The seals of the envelope containing the will of the abdicated King Edward VIII, who died in 1972, can be broken to identify who holds the copyright of his literary works, the president of the family division has said in an unusual ruling.
In In the matter of His Royal Highness the Duke of Windsor (deceased), Sir James Munby said it would be 'absurd' to deny the Royal Archives copies of the will and codicil of someone 'who was born a royal prince, died a royal duke and was in his time His Majesty the King'.
The judgment notes that 'His Royal Highness Prince Edward Albert Christian George Andrew Patrick David Duke of Windsor died on 28 May 1972' and that at the time he was domiciled in France.

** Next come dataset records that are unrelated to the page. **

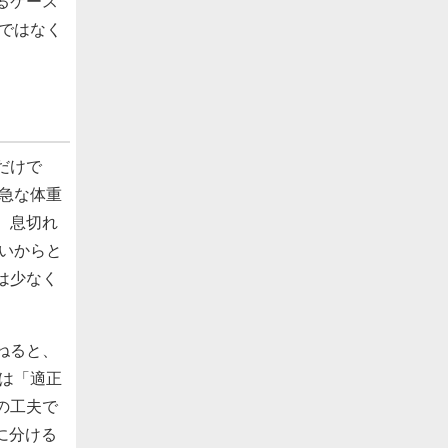
るケース
ではなく
だけで
急な体重
、息切れ
いからと
は少なく
ねると、
は「適正
の工夫で
に分ける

His will was sealed in accordance with a century-old practice in relation to royal wills. The policy was reviewed by a working group set up by Sir Mark Potter, then family division president, in 2010.
Last month Oliver Urquhart Irvine, librarian and assistant keeper of the Queen's Archives, wrote to the District Probate Registry in Leeds, formally requesting a copy of the duke's will and codicil for research purposes. The letter was passed on to Munby.
The Royal Archives holds many originals and copies of probate records for past royal family members and the duke's will represents a gap 'in our holdings and therefore in our knowledge', Irvine said.
Copyright in the duke's papers, which are of enduring fascination to historians, does not expire until 2042. Many other organisations hold his papers and are likely to approach the Royal Archives for advice' Irvine said. 'Similarly, we have previously been approached by researchers seeking permission to publish letters by the Duke of Windsor but have been unable to advise whether copyright is held by Her Majesty The Queen.'
Each of Irvine's 'compelling' reasons justified disclosure, said Munby, ruling that one copy of the will be delivered to Irvine and the document then resealed. Munby stressed that he had not opened the envelope, read the will or codicil or had 'any idea as to their contents'.